=== Текстовый фрагмент ===
"Картинки, по большей части французские литографии, висевшие у отца, также английские, печатанный красками гравюры, украшавшие учительскую комнату на верху, я также срисовал, причем, однако, не малым препятствием было то, что не позволяли снимать их со стенки - разобьешь стекло!
"У дяди целый отдельный флигель был увешан раскрашенными изображениями обмундировки наших войск, исполненными очень недурно, и я не мог вдоволь наглядеться на них, когда случай представлялся; все-таки срисовывать их мне не так хотелось, как помянутую тройку, например, - сюжет их был для меня менее интересен. То же, вероятно, было причиною, что я мало пробовал рисовать бывшее перед глазами, а натолкнуть меня на эту работу было некому - самому же хотелось рисовать только что-нибудь необыкновенное, которого было мало у нас на картинках и совсем не было в жизни."

=== Имеющиеся данные ===
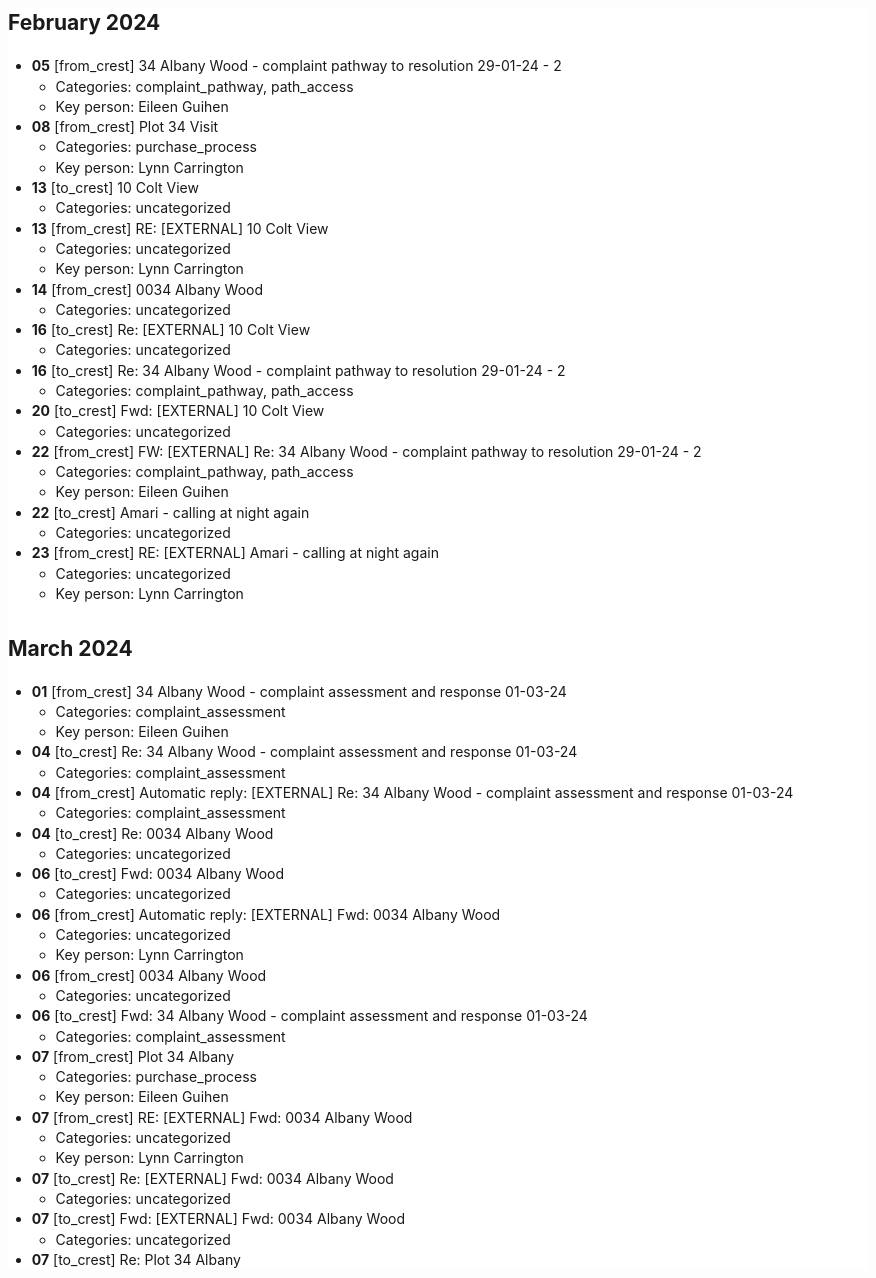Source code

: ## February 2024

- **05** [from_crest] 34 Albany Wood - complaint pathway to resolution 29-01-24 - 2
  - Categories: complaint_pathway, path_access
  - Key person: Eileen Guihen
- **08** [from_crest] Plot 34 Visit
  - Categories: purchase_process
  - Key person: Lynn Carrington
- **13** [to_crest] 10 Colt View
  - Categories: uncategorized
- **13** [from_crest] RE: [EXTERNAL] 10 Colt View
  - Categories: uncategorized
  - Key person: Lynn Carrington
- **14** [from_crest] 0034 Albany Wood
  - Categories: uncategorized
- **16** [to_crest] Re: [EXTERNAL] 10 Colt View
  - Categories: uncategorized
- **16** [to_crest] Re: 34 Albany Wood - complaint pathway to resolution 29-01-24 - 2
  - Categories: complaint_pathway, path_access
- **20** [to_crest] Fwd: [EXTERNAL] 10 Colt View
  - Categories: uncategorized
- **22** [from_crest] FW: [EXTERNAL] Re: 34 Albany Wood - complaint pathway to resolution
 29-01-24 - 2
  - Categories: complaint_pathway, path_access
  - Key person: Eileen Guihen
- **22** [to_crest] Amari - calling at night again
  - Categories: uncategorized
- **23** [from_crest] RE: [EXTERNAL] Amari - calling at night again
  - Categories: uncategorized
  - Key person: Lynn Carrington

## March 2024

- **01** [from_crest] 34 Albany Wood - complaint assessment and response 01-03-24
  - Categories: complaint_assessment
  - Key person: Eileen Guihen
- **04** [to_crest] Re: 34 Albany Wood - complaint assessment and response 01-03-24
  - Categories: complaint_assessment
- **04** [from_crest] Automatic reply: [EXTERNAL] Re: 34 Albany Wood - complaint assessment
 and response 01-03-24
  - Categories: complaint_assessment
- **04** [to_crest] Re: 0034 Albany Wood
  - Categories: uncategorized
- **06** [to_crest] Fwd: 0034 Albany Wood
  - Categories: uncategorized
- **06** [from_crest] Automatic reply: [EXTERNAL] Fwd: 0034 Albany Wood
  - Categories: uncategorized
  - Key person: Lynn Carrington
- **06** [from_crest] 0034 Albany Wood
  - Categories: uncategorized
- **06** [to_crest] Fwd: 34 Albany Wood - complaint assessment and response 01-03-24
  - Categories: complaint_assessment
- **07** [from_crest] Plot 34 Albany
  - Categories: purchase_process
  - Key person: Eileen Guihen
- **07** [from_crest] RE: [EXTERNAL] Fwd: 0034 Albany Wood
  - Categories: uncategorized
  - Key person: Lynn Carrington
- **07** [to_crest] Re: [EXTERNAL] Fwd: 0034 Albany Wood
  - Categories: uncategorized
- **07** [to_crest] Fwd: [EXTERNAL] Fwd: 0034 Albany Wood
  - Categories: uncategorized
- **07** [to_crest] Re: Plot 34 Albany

=== Что сделать ===
[a] По текстовому фрагменту объясните в одном–трех предложениях, почему было трудно срисовывать картинки у отца и в учительской комнате.
[b] Назовите все места, где, согласно текстовому фрагменту, висели картинки или изображения.
[c] Переведите на английский язык предложение из текстового фрагмента: «То же, вероятно, было причиною, что я мало пробовал рисовать бывшее перед глазами, а натолкнуть меня на эту работу было некому - самому же хотелось рисовать только что-нибудь необыкновенное, которого было мало у нас на картинках и совсем не было в жизни».
Для работы строки не понадобятся.

=== Ответы к заданиям ===
[a] Эти картинки не позволяли снимать со стенки, потому что боялись, что разобьется стекло.

[b]
- У отца.
- В учительской комнате наверху.
- В отдельном флигеле у дяди.

[c] The same thing was probably the reason that I made few attempts to draw what was before my eyes, and there was no one to push me toward this work; I myself wanted to draw only something extraordinary, of which there was little in our pictures and none at all in life.